22 October 2007

Listen to Lakoff

George Lakoff has written a topnotch explanation of how conservatives, progressives, and neoliberals view the healthcare debate.

Lakoff posits that conservatives see the market as the definition of morality: it forces people to take individual responsibility, it punishes those who do not, and it rewards those who do. Healthcare is no different than a plasma TV: if you've been good and worked hard, you get one (or you get healthcare); and if you've not been good and worked hard enough you don't. End of story.

Progressives, on the other hand, see morality in terms of empathy and taking responsibility for ourselves and others.

Neoliberals see morality in those empathetic terms as well, but also see the market as a potential tool for morality — that is, it can be reformed and constrained to be an agent for good.

Lakoff argues that's not the case with health insurance, since the very structure of the market rewards companies that decline to give care.
The basic fact is this: the sicker you are, the more you cost and the less the company makes by covering you. This is the opposite of the way markets normally work; namely, the more product a company delivers, the greater its profits. But in the health care industry, it is the opposite: the less care an insurance company authorizes, the greater the profit. As long as insurance companies are responsible for authorizing health care, this will be true.
Lakoff ends by arguing that the neoliberal compromise here won't work. By going along with the idea that the perverse health insurance market can work, we've conceded that the market is moral — which in this case it certainly isn't.
The best way to proceed is to keep what we care the most about at the center of the discussion of health care security. What we care the most about is the actual health and well-being of flesh-and-blood people. Keeping this care in our hearts does not mean that temporary compromises will not be necessary.
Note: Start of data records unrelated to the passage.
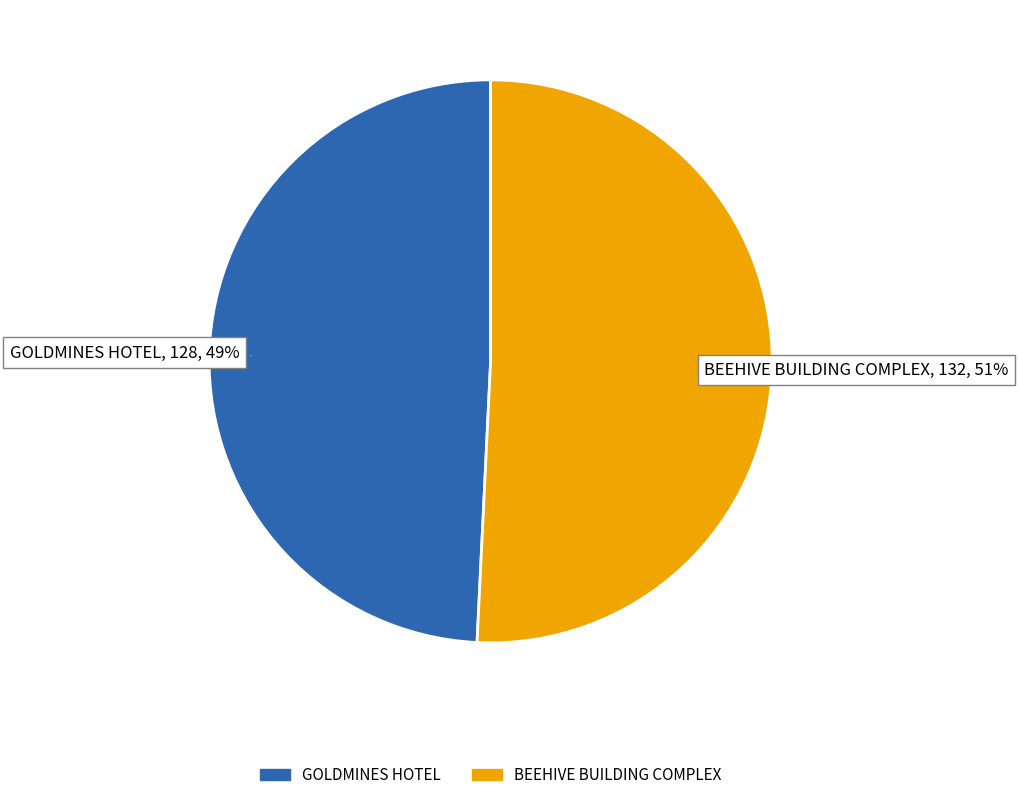

Is there a majority slice in this chart?

Yes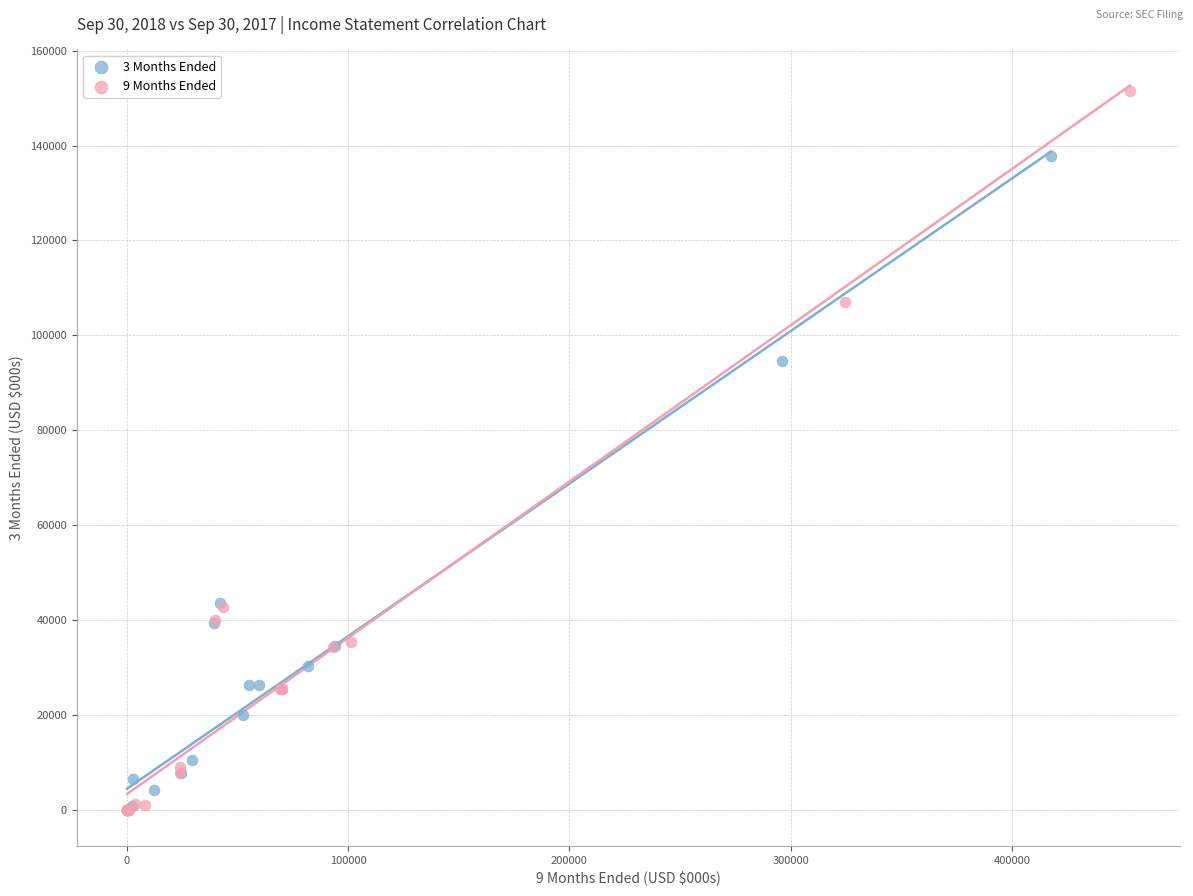

Which series has the largest Y range (max minus min)?

9 Months Ended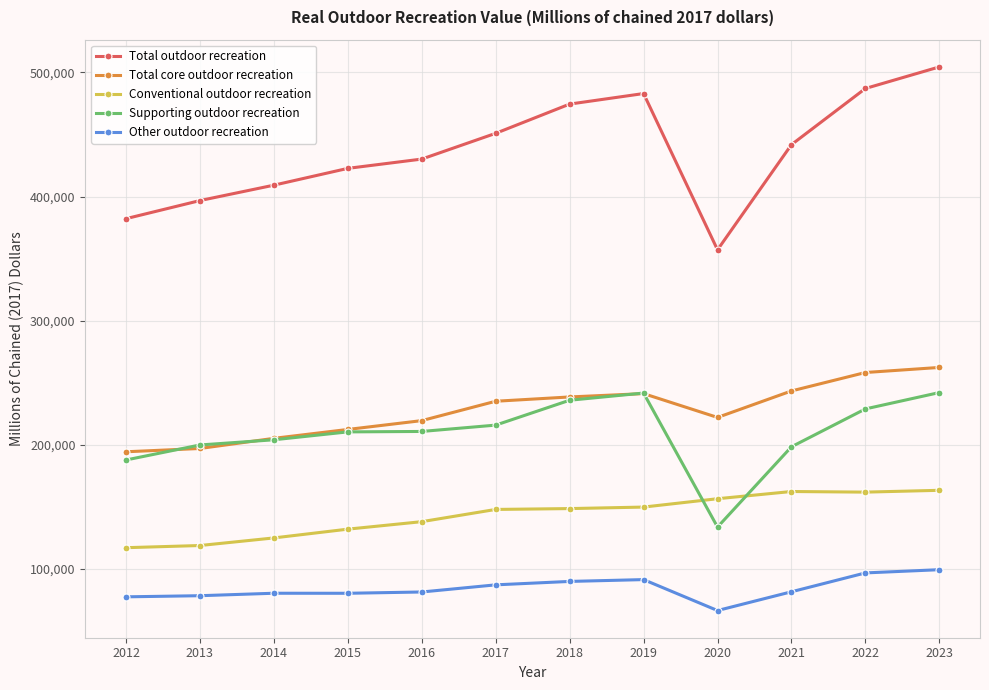

Rank the series by their maximum value, from highest to lowest.

Total outdoor recreation, Total core outdoor recreation, Supporting outdoor recreation, Conventional outdoor recreation, Other outdoor recreation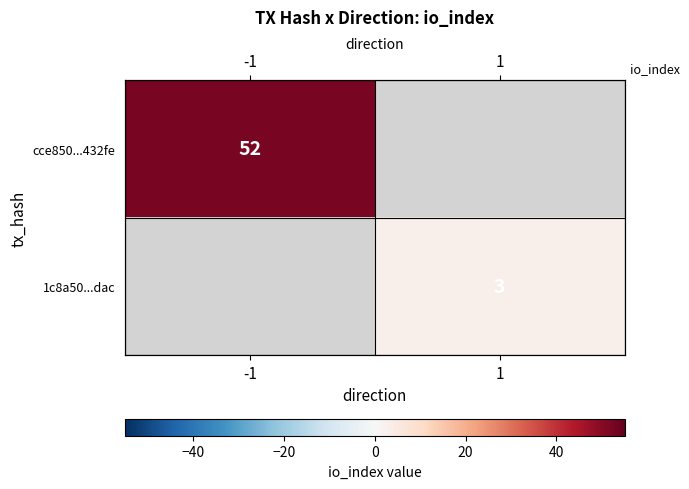

Which label corresponds to the smallest value in the chart?

1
It means only that we don't begin with compromise....

System tinkering — eliminating pre-existing condition exclusions, adding mandatory coverage for this or that ailment, subsidizing (substandard) health care for the poor — will make a difference for many, but not for all. It will leave many more people with the kind of dissatisfaction that those with present health insurance have rightly been complaining about. Tinkering like that is more concerned with saving a system that has already failed than it is with the health of a society, indeed, with saving lives.